_Travail demandé_:
• 1. Traduisez en anglais cette phrase de l'entretien sur l'Université de Strasbourg : « L’université contribue à l’image d’excellence et d’innovation de l’Eurométropole. »
• 2. Recopiez mot pour mot le passage de l'entretien sur l'Université de Strasbourg qui commence aux mots « Avez-vous un exemple » et se termine après les mots « de l’Eurométropole ? ».
• 3. D'après l'entretien sur l'Université de Strasbourg, quel est le nom de l'usine-école inaugurée en décembre dernier ?

Ils ont vécu la fusion et participé à la création et à la vie de l'université. À l'occasion des dix ans de l'Université de Strasbourg, ils témoignent de leur expérience.
Comment la création de l’Unistra a-t-elle modifié les pratiques partenariales entre l’Eurométropole et l’université ?
Cela a changé beaucoup de choses. La fusion nous permet d’associer plus facilement l’université à nos projets. D’autant plus que l’Unistra a vite fait la preuve de son excellence, de son rayonnement, de son impact sur le territoire. L’université unique facilite la mise en réseau avec l’ensemble de ses partenaires. Elle nous a permis tous ensemble de remporter des batailles très importantes comme l’Idex ou le Programme investissements d’avenir (PIA).
Avez-vous un exemple précis ?
En décembre dernier, nous avons inauguré EASE : usine-école unique en Europe. C’est un bel exemple de partenariat entre l’Unistra, le PIA, les collectivités territoriales, le privé : nous nous sommes fait confiance. Il faut d’ailleurs ajouter dans le tour de table la Fondation de l’université, qui est une des très belles réussites de l’Unistra. La fusion nous a aussi permis de mieux prendre en compte les besoins des étudiants : logement, accès à la culture… afin qu’ils se sentent mieux dans la ville.
L’Unistra a-t-elle amélioré l’attractivité de l’Eurométropole ?
Notre territoire est très marqué par son histoire et son patrimoine qu’il faut évidemment sauvegarder. L’Unistra est le signal d’un territoire entreprenant, capable de dispenser des savoirs de très grande qualité et donc de créer des liens avec le monde économique et industriel. Le développement de la géothermie profonde dans l’Eurométropole est un bon exemple de ces liens renforcés entre université et industrie. La forte présence des étudiants étrangers souligne aussi le caractère européen et international de la ville. La qualité de nos hôpitaux ou établissements privés de santé ne serait pas la même sans l’Unistra. L’université contribue à l’image d’excellence et d’innovation de l’Eurométropole.

_Lignes fournies_:
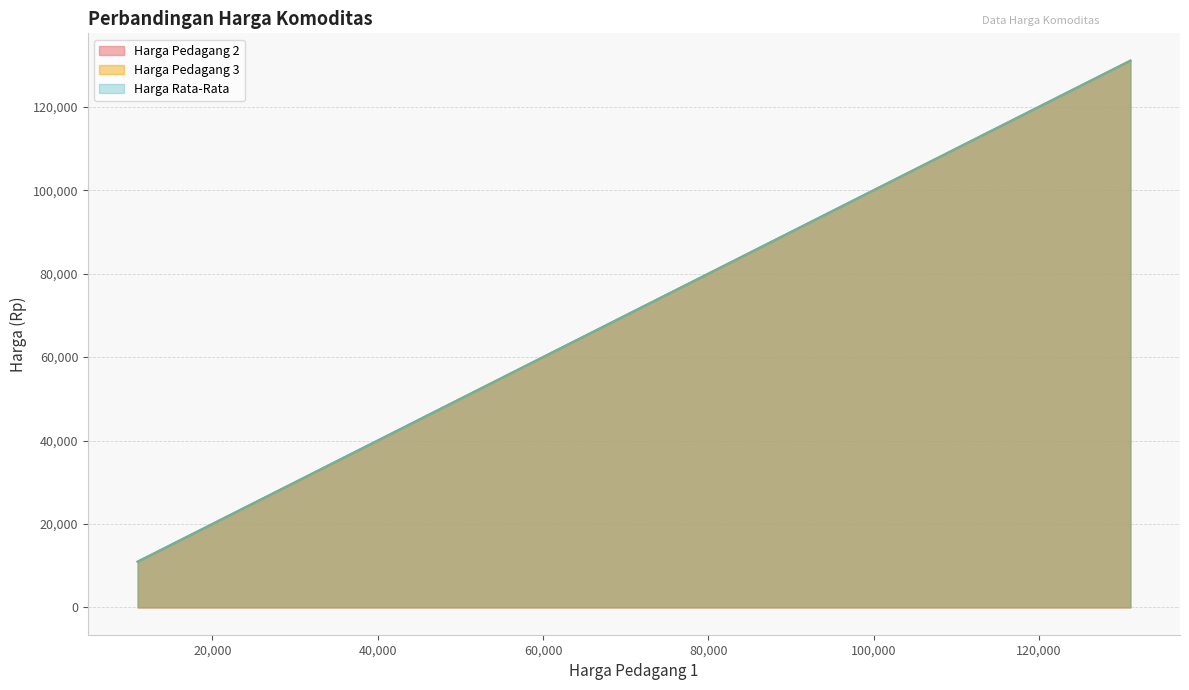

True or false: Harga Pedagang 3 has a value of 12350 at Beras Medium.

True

--

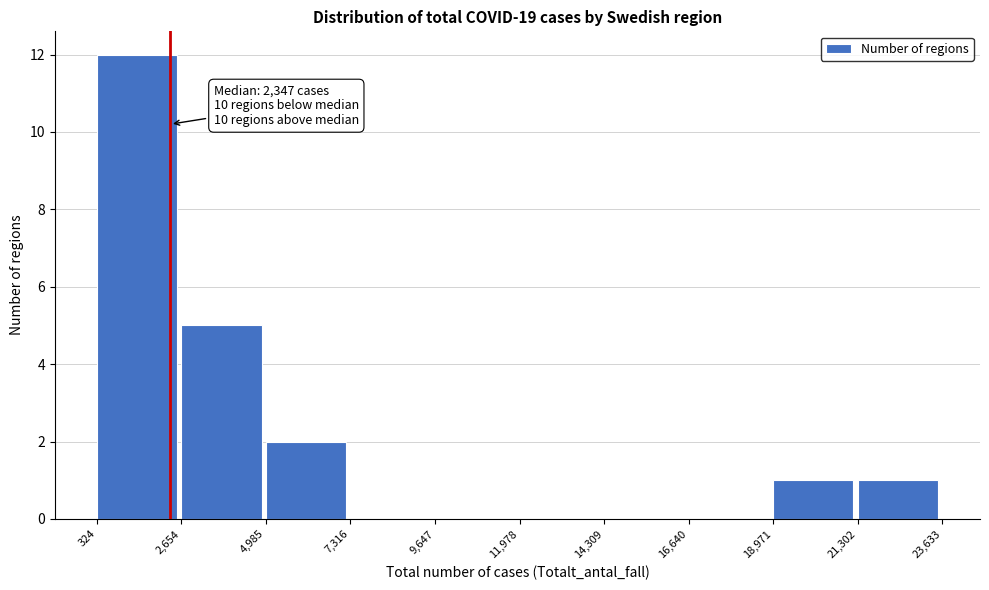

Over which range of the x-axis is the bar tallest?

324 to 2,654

_Réponses par consigne_:
• 1. The university contributes to the Eurométropole's image of excellence and innovation.

• 2.
Avez-vous un exemple précis ?
En décembre dernier, nous avons inauguré EASE : usine-école unique en Europe. C’est un bel exemple de partenariat entre l’Unistra, le PIA, les collectivités territoriales, le privé : nous nous sommes fait confiance. Il faut d’ailleurs ajouter dans le tour de table la Fondation de l’université, qui est une des très belles réussites de l’Unistra. La fusion nous a aussi permis de mieux prendre en compte les besoins des étudiants : logement, accès à la culture… afin qu’ils se sentent mieux dans la ville.
L’Unistra a-t-elle amélioré l’attractivité de l’Eurométropole ?

• 3. L'usine-école inaugurée en décembre dernier s'appelle EASE.